---------- Given information ----------
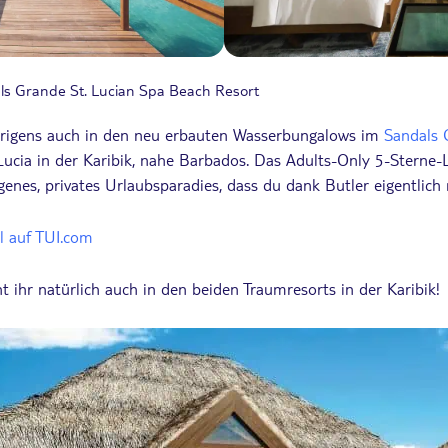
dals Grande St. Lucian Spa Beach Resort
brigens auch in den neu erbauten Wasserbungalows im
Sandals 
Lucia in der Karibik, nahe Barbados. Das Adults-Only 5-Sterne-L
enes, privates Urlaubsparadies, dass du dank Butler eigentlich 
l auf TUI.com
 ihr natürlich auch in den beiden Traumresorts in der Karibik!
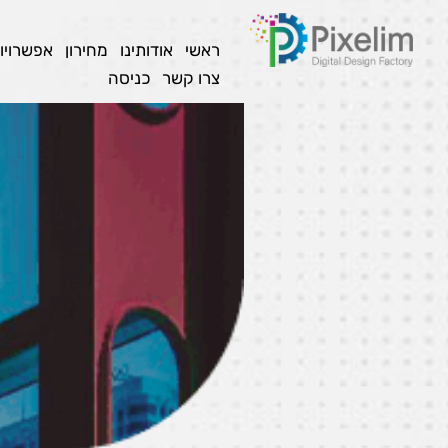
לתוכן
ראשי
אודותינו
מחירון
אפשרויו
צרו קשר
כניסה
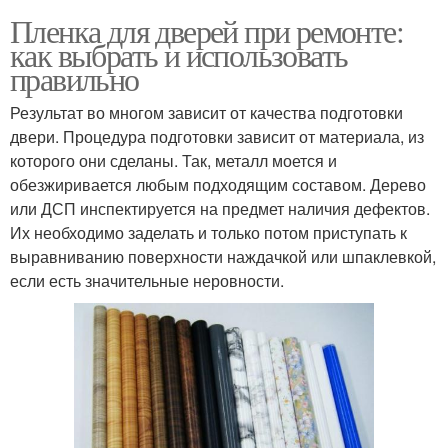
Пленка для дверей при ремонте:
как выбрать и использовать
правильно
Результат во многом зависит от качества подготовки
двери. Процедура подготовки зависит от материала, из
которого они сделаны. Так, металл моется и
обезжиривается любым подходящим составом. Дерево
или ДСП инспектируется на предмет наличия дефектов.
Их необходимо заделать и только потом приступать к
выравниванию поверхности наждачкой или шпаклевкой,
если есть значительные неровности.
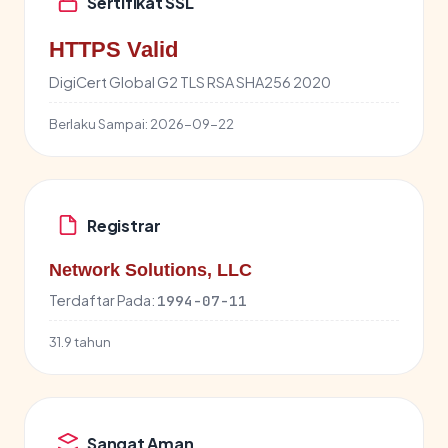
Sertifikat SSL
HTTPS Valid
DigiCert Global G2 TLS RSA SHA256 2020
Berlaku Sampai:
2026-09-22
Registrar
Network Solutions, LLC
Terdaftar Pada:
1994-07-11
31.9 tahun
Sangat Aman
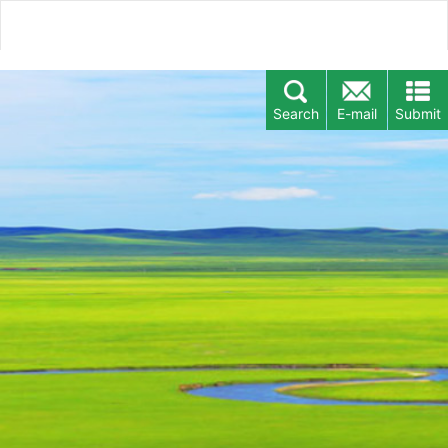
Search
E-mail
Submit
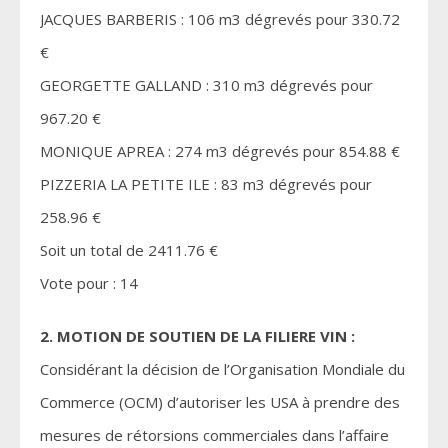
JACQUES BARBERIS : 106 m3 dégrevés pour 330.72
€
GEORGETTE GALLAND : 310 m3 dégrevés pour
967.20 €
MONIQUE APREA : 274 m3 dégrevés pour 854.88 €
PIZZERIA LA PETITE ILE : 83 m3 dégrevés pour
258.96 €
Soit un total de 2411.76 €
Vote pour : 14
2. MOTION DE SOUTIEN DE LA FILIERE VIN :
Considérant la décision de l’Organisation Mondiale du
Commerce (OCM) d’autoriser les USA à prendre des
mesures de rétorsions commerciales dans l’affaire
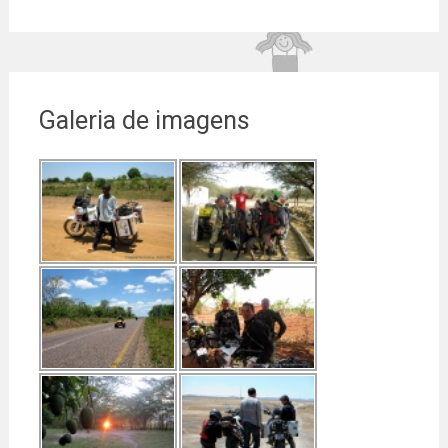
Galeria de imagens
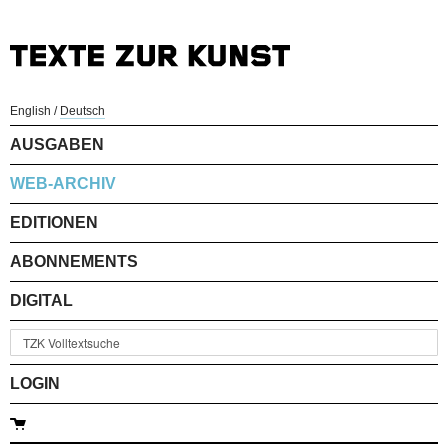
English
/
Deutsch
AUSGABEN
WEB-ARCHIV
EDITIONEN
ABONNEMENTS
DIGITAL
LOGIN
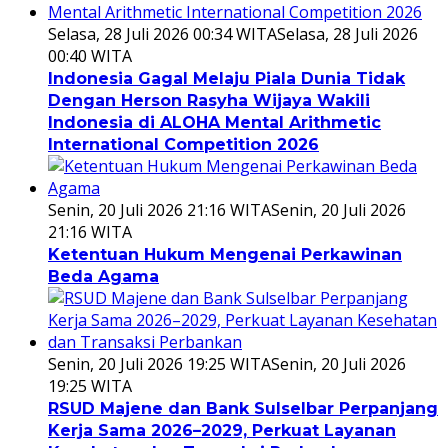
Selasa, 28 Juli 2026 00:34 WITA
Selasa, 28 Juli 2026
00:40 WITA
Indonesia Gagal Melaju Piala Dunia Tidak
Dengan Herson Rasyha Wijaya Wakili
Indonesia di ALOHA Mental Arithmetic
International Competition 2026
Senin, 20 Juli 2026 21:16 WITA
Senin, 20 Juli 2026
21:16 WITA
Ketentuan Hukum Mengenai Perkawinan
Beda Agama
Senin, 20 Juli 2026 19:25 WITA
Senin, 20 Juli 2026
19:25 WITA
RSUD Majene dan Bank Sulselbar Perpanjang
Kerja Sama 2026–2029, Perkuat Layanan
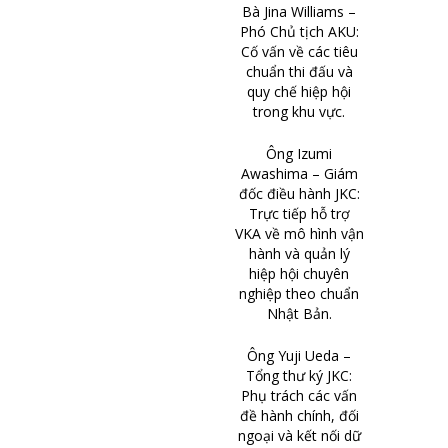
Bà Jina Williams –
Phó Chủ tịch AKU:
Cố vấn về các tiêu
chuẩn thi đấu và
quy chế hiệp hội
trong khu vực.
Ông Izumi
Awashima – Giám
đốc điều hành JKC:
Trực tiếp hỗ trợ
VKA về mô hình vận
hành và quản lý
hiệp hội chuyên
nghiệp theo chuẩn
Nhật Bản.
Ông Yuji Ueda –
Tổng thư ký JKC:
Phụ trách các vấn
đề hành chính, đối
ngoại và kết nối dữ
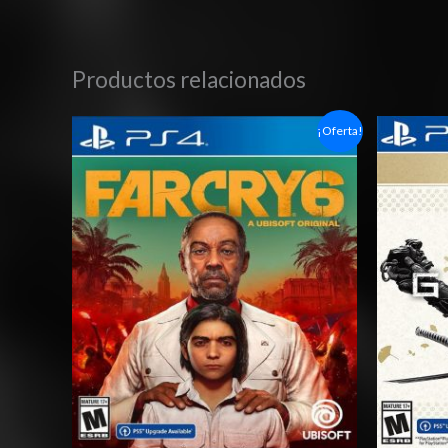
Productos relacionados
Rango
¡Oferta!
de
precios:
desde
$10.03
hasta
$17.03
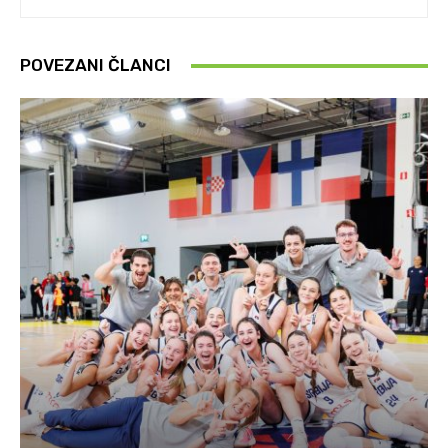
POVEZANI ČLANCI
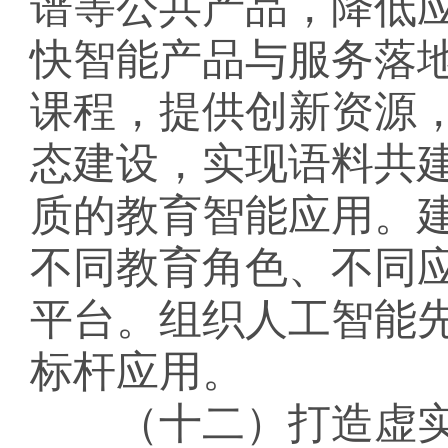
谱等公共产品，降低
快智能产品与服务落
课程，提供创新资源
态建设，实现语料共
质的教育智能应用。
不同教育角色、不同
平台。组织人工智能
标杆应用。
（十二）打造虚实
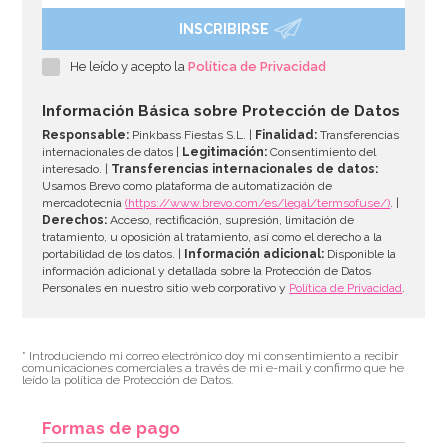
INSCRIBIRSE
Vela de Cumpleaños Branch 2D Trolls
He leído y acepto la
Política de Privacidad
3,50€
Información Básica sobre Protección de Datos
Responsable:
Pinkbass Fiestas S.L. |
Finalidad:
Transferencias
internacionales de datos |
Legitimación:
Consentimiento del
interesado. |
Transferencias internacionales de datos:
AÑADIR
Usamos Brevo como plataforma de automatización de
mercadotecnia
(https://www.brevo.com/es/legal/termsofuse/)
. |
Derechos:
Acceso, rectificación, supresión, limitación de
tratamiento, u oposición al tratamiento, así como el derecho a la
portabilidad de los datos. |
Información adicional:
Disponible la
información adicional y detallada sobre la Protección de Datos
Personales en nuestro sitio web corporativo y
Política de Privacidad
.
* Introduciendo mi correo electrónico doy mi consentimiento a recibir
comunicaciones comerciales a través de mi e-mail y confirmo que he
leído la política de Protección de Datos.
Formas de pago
----------
---------- Given information ----------
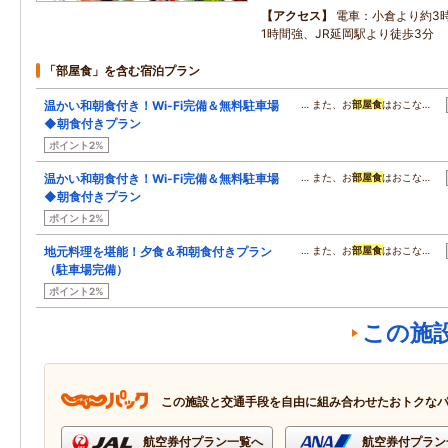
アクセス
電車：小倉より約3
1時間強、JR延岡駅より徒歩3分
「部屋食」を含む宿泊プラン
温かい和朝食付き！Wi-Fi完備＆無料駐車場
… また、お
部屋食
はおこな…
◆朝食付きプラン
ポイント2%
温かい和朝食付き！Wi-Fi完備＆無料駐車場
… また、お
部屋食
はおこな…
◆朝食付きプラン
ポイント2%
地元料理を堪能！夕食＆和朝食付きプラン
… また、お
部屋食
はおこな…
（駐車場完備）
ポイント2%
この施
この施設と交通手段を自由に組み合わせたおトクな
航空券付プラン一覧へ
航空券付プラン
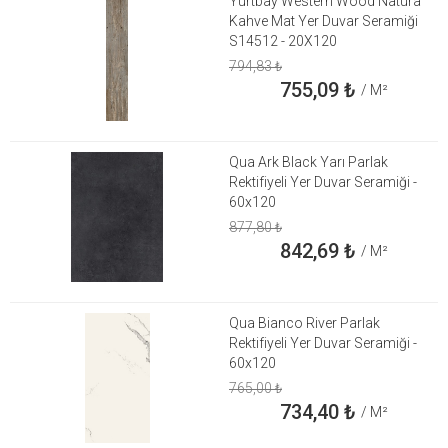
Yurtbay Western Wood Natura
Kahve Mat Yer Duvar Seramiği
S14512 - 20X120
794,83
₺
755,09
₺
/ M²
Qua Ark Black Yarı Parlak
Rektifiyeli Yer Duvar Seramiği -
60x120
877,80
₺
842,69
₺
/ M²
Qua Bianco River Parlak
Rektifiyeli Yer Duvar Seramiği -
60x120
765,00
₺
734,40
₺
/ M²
----------
---------- Given information ----------
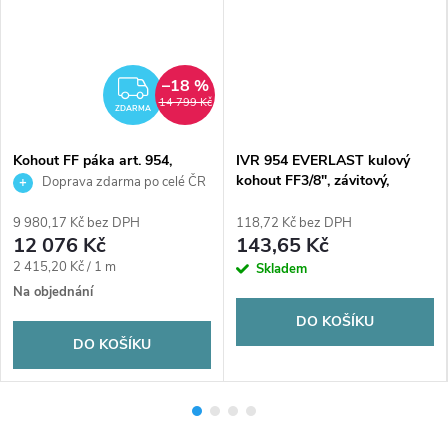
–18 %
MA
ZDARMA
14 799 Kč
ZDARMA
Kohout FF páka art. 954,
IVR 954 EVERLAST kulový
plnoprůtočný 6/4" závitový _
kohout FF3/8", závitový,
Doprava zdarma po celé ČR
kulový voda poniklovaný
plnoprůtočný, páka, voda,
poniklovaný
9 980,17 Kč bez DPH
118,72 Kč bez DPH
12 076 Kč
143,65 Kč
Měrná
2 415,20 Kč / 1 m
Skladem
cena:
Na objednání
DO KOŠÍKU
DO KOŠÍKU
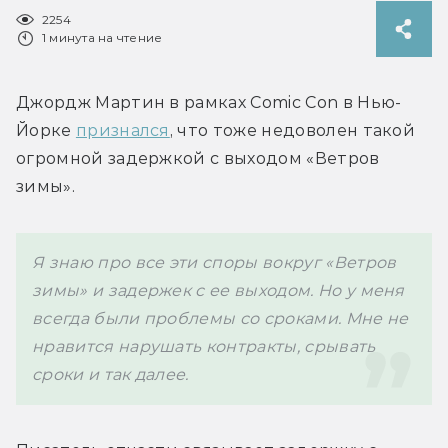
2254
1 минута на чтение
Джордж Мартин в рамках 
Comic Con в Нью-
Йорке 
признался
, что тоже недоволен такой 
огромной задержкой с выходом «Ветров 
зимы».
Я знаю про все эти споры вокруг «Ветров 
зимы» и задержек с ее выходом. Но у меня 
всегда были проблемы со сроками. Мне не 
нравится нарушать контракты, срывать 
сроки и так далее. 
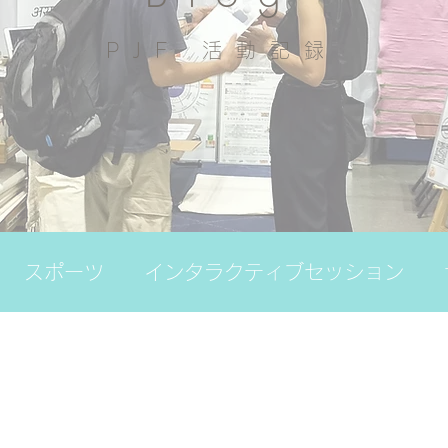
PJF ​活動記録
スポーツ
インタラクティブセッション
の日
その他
----------
Among the entries above, copy exactly the stretch from the line holding "dals Grande St. Lucian Spa Beach Resort" through the line holding "двери. Процедура подготовки", leaving out any pictures.

dals Grande St. Lucian Spa Beach Resort
brigens auch in den neu erbauten Wasserbungalows im
Sandals 
Lucia in der Karibik, nahe Barbados. Das Adults-Only 5-Sterne-L
enes, privates Urlaubsparadies, dass du dank Butler eigentlich 
l auf TUI.com
 ihr natürlich auch in den beiden Traumresorts in der Karibik!
לתוכן
ראשי
אודותינו
מחירון
אפשרויו
צרו קשר
כניסה
Пленка для дверей при ремонте:
как выбрать и использовать
правильно
Результат во многом зависит от качества подготовки
двери. Процедура подготовки зависит от материала, из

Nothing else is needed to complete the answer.